Merge base, elona, elona_sys and the api/ folder into one base distribution

Trying to modularize things has resulted in more pain than benefit.

  • It's hard trying to make everything perfectly clean and available for mods while also making sure it isn't buggy. Even just putting code in its own module is clean enough. Trying to add event handling and mod-specific code on top of that only greatly increases the development time that could be put to better use elsewhere. It would be better to just think about those problems as separate from making the game playable as a straight port of vanilla ASAP, so people will actually be able to play through it and give feedback or contribute.
  • There are too many unforeseen dependencies between parts of the code, like parts expecting this one skill ID that's hardcoded but actually defined in the elona mod, that would have to be resolved at some point if the insistence on keeping things modular remains. The vanilla codebase was never really meant to be modularized like this anyway since it's one giant monolith that was not designed for this kind of separation of concerns in mind. So instead I think the base content should be put into the main distribution instead.
  • The modularization thing was mainly just to "prove" that the engine was well constructed enough to support modding, but I think that's more or less a solved question at this point. There are barely any globals and aside from the exceedingly confusing organization scheme for all the code and data, which is greatly exacerbated by this modularization issue, things have been cleaned up quite a bit. And it isn't like the modular components can't be kept as standalone libraries. We can put them under a separate namespace, like api.lib.scene.Scene or api.lib.mapgen.Elona122Map or something like that.
  • We aren't trying to be a general-purpose roguelike engine like T-Engine or libtcod or something - merely a moddable way of playing Elona or similar derivations of it with basically the same game systems in place. So with those assumptions in place we can stop worrying if all these features like the game menus in the base API under api.gui.menu should be hardcoded, because those features are exactly what makes the engine a reimplementation of Elona, so they should be more or less hardcoded. People are still free to ignore them and code up something else as part of a mod if those features don't suit their needs.

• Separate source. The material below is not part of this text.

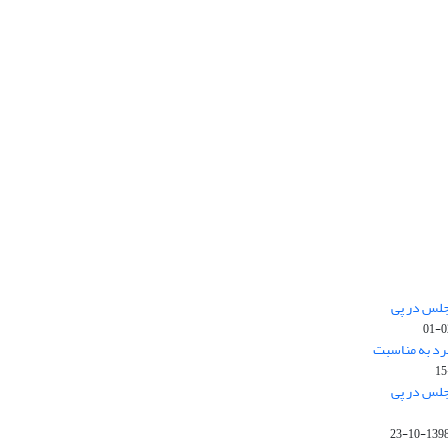
جلس در پی
رد به مناسبت
جلس در پی
1398-10-2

So basically this means giving up trying to modularize everything while also trying to make it correct at the same time, porting the code directly from the HSP source without anything fancy, and only trying to make it moddable once all that work has been done and everything is at least playable. In the end there should just be the base engine code and one elona mod containing all the data, which we will always assume is available in order for the engine to function.

What this allows for is:

  • No more confusion as to which mod you should place things in.
  • Addition of really common functions that depend on hardcoded algorithms, like the skill experience system being based on traits and stats. This means you don't have to call Skill.gain_skill_exp(chara, skill) but instead chara:gain_skill_exp(skill).

Another reason for this system with the three separate mods was the separation of base content from addon content, where you might not want Elona's characters or items if you're writing a custom scenario. This is because the generation system is based on iterating the entire set of existing definitions for characters/items across all mods and picking one at random (the same as vanilla). But this complaint doesn't make sense since you should be able to have two mods with totally separate loot systems side by side without having to remove the entire elona mod to limit the scope to your custom scenario's mod.

For that problem, where the generation probabilities are currently global, we should refactor the code to take the chances for generating things as defaults and instead feature a global "loot table" system where you could swap in a different loot table entirely, like if you don't want any of Elona's critters showing up in a custom scenario.